• [JOB 1] Write out everything in the gorilla blog post from "Going to get" down to "I’m not alone.".
• [JOB 2] In the gorilla blog post, rewrite the paragraph that begins "So please, pull up a chair" so that it is shorter but keeps its main points.
• [JOB 3] The gorilla blog post names several things a reader might be a fan of. List each of them.

• [PAGE TEXT]

So please, pull up a chair, grab a banana and ask yourself: which is the superior species?  I’ll be analyzing this and other questions in much greater detail in future posts and if you happen to be a fan of entropy, impermanence, chaos and quantum uncertainty, perhaps you’ll pop in from time to time to share an idea…or a banana.

7 thoughts on “Your Guide is a Gorilla

  1. I AM SO HAPPY RIGHT NOW, PAUL!! So damn thrilled that you are back in the blogging game – you have been very missed! We are so not the superior species. I mean, duh. Gorilla’s look at us and think, ‘What a bunch of assholes!’

    Going to get myself a banana and a chair now, so I can comfortably await your next installment. Welcome back, my friend!!

    Liked by 3 people

  2. Well, it’s about time the unassuming profit resurfaced. Bated breath, my friend…and I’m quite sure I’m not alone.

• [SUPPLIED DATA]
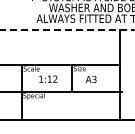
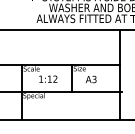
line at (67, 30): dashed -> solid
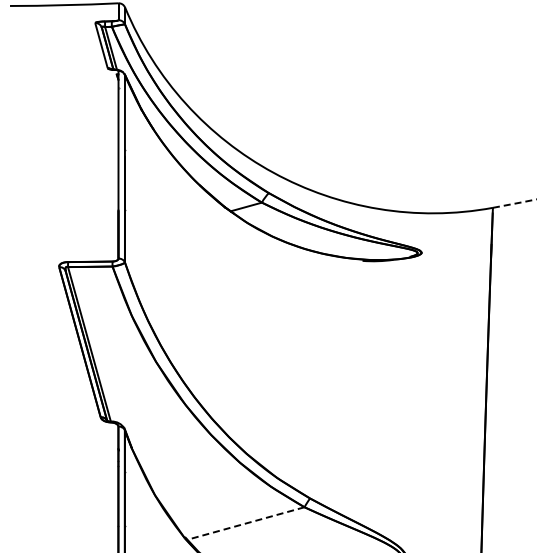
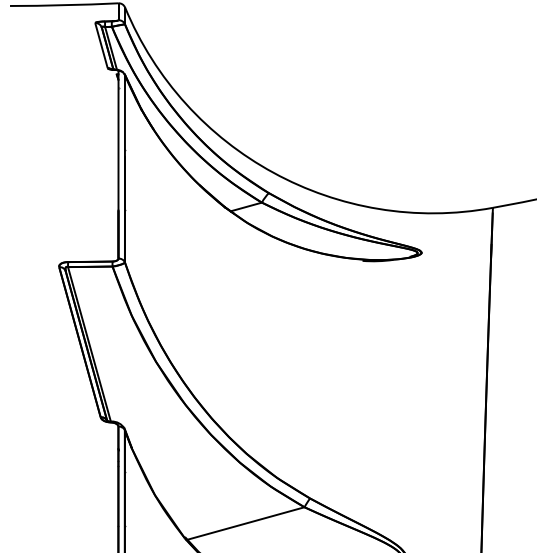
arc at (515, 203): dashed -> solid
line at (245, 523): dashed -> solid
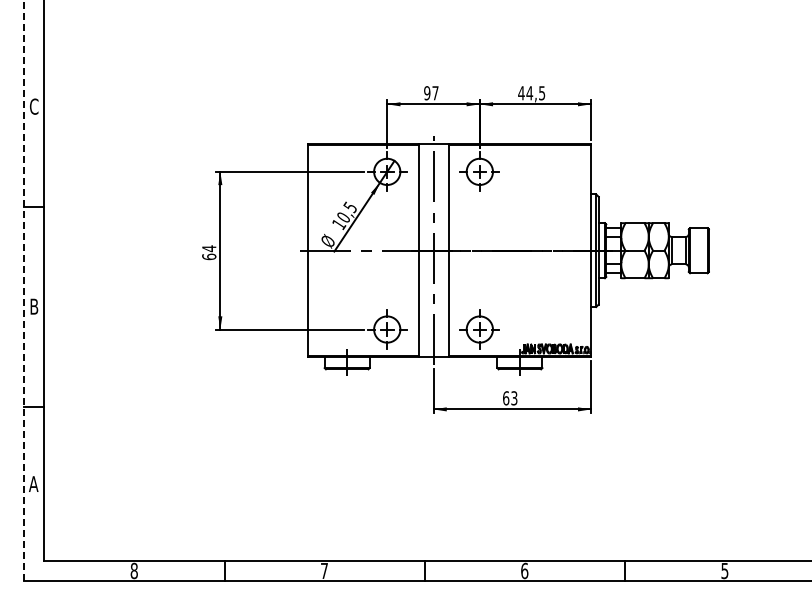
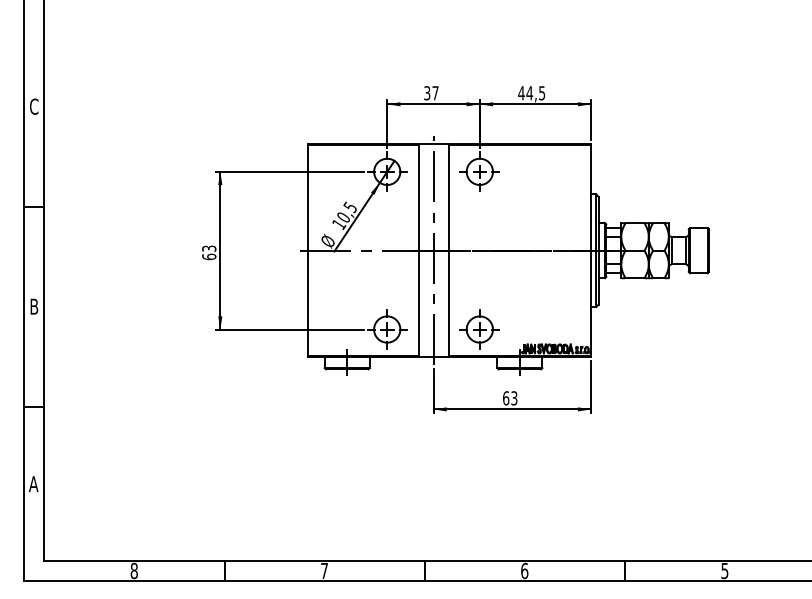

• [WRITTEN RESPONSE 1]
Going to get myself a banana and a chair now, so I can comfortably await your next installment. Welcome back, my friend!!

    Liked by 3 people

  2. Well, it’s about time the unassuming profit resurfaced. Bated breath, my friend…and I’m quite sure I’m not alone.

• [WRITTEN RESPONSE 2] Readers are invited to sit down with a banana and ask which species is superior. Later posts will explore this and other questions in more depth, and fans of entropy, impermanence, chaos and quantum uncertainty are welcome to drop by now and then to share an idea or a banana.

• [WRITTEN RESPONSE 3]
- entropy
- impermanence
- chaos
- quantum uncertainty